The most iconic musicians are equally recognisable for their signature images as much for their music: David Bowie, Cher, Dolly Parton, Prince, Debbie Harry (just to name a handful). Even most musicians today - given only a hairstyle, outfit, or feature - can be identified by name. Artists have transcended the purely sonic, putting heavy stock in their personal brand and visual identity, but why? Why has the image and identity of a recording artist become so important? And (moreover) why do we even care?
The music industry itself is - in essence - a capitalist project which makes creating a distinctive, trademarkable image a prerequisite for success. Artists must have a look that can be propelled by marketing - merched out, capitalized, licensed, and parodied for Hallowe'ens to come all in the name of brand recognition. To industry leaders, it’s all about the generating money, above or even veering into the realms of artistry, expression, authenticity, and originality.
"As much as people consistently extol that sound is the most important factor in evaluating music, we actually depend primarily on visual information."
Until mass photography and video merged with image and sound, the music industry used to be relatively blind. Incredibly prejudiced? Yes. But in an overarching sense, a recording artist’s success was built on vocal and musical talent over attractiveness or appearance. However in the late 1920s and 1930s, when silent films transitioned into talkies, the “attractive” and photogenic recording artists with even the smallest acting chops made it into the movies. Matching carefully curated faces to the music fed consumers’ aspirations, sending them to the cinemas and record stores to see and hear the likes of Irene Dunne, Bing Crosby, Mae West, Fred Astaire, and Ginger Rogers. By no means were these actor/singers the most talented musicians of the time, however, their songs continued to top charts. This signalled that if an artist looked good, or audiences could recognise their face, their music would sell big.

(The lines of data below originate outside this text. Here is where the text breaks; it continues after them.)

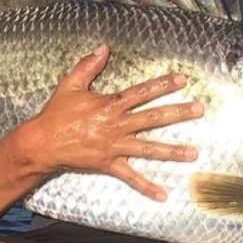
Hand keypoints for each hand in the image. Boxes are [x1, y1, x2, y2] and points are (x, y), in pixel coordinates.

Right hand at [18, 43, 202, 200]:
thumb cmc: (56, 112)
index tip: (182, 80)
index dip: (162, 85)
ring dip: (172, 151)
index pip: (142, 92)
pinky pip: (130, 177)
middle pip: (153, 117)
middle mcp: (116, 124)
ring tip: (194, 153)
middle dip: (178, 113)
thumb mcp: (71, 84)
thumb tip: (103, 48)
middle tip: (199, 110)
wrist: (42, 142)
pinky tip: (162, 194)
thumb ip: (89, 66)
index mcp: (110, 104)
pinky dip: (146, 186)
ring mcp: (114, 146)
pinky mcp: (108, 164)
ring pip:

Our long attachments to sonic/visual pairings have a bit of scientific reasoning. In a 2013 study by Chia-Jung Tsay with the Proceedings of the National Academy of Sciences, it was found that: “social judgements are made on the basis of both visual and auditory information, with consequential implications for our decisions.” Tsay's findings show that as much as people consistently extol that sound is the most important factor in evaluating music, we actually depend primarily on visual information. When asked to evaluate a music competition performance based on either visuals only, sound only, or both visual and sound:
83.3% of participants reported that the sound mattered most for their evaluation of music performances, these same participants were significantly more likely to identify the winners when they were presented with only the visual components.

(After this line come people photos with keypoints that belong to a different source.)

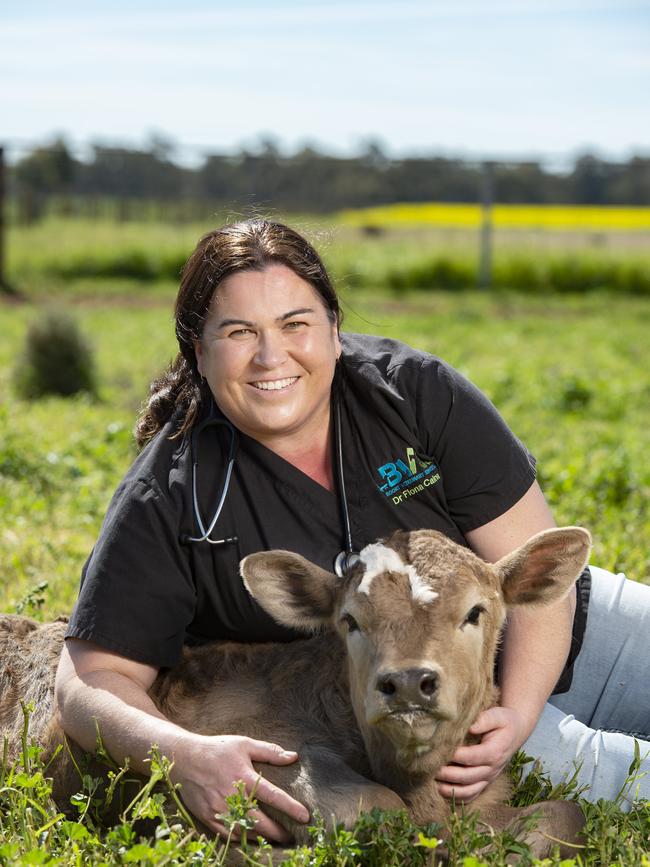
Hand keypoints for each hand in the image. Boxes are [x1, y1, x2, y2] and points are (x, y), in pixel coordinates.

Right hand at [172, 733, 309, 841]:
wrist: (184, 758)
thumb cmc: (217, 749)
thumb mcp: (244, 744)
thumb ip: (269, 751)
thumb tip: (293, 756)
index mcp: (244, 777)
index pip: (273, 796)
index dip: (291, 808)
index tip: (305, 817)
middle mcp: (232, 796)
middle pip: (261, 822)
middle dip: (278, 833)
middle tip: (290, 836)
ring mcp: (219, 810)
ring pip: (245, 832)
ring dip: (261, 838)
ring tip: (273, 839)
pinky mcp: (208, 818)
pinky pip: (228, 835)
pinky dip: (241, 838)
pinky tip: (251, 837)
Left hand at [436, 706, 527, 802]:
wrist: (516, 732)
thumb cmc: (504, 721)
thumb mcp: (498, 715)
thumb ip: (485, 719)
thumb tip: (470, 726)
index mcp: (494, 752)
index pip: (473, 757)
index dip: (456, 756)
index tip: (440, 751)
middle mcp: (492, 768)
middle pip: (468, 776)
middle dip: (448, 774)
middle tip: (430, 768)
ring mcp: (488, 777)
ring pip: (469, 790)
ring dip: (451, 790)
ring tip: (433, 784)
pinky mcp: (485, 782)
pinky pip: (472, 795)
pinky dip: (458, 797)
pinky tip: (443, 792)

This is the very concept that brought together shows like The Voice - where talent is judged blindly and looks “don’t matter” (of course, after the contestants go through several off camera filter rounds, it is clear that looks, in fact, matter a ton).
Recording artists also feel the pressures of contemporary celebrity culture - the insatiable coverage of celebrities’ personal lives on a worldwide scale turns fame into an increasingly important motor for selling records.

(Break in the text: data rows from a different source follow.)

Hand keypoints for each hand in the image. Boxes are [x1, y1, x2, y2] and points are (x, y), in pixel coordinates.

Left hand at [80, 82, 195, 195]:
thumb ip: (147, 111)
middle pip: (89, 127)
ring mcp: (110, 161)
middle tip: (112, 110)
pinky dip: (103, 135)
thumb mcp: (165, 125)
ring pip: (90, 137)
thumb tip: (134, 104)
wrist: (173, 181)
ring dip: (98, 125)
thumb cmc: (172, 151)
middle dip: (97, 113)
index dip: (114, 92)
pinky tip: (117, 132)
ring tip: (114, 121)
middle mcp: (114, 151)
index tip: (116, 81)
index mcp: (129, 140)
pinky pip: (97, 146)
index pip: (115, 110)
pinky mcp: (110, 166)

The impact of celebrity culture has become deafeningly amplified by social media, hence greater emphasis on an artist’s sense of style and presentation as well. In globalised capitalism, we understand individuals as stand-ins for the zeal of society as a whole. Rihanna is a prime example of this; while others have caved to the pressures of celebrity culture, Rihanna has reclaimed it. Through Fenty Beauty, Savage x Fenty, Fenty x Puma, perfume licensing deals, a sock collection, an upcoming furniture collection, several film roles, eight albums, and an official Barbados ambassadorship, she has amassed a reach which touches millions and drives influence. Simply put, people hold the appearance of musicians to such a high standard, because oftentimes they’re looking to be influenced, asking to be inspired, and with the immediacy of celebrity news, expect to be informed, entertained, and guided by people in the public eye.
"We're looking to be influenced, asking to be inspired."
It is refreshing to see artists like Bjork, Solange, Tyler. The Creator, FKA Twigs, and others reclaim the narrative established nearly a century ago, holding agency in their authentic, not-always-commercially-salient identities, refusing to be manufactured and polished, bucking industry dogma, and crafting original spaces in which their music can thrive. If you’re anything like me, these are the type musicians that seem most attracting (both aesthetically and sonically). It is one thing to live out our own authentic lives, but we also need to support authenticity when we see it in others; in a way, this reiterates the fact that image does matter. While these artists sit outside of the lines of typical celebrity, this transgression is as much a part of their brand identity as those who conform to it in more expected ways.
The entertainment industry is bound by a set of expectations that have become normalised and repeated throughout its evolution. From just seeing an artist's picture on a record sleeve, to seeing them in films, to knowing what they are doing at any given moment via Snapchat, image is now as much a part of the music industry as sound.
We don’t have to care about what musicians and artists look like, and honestly we shouldn’t. In an ideal world, it should just be about creative people making wonderful music. But in our image-focused, mass media, stan culture, it’s so easy to find ourselves watching them too.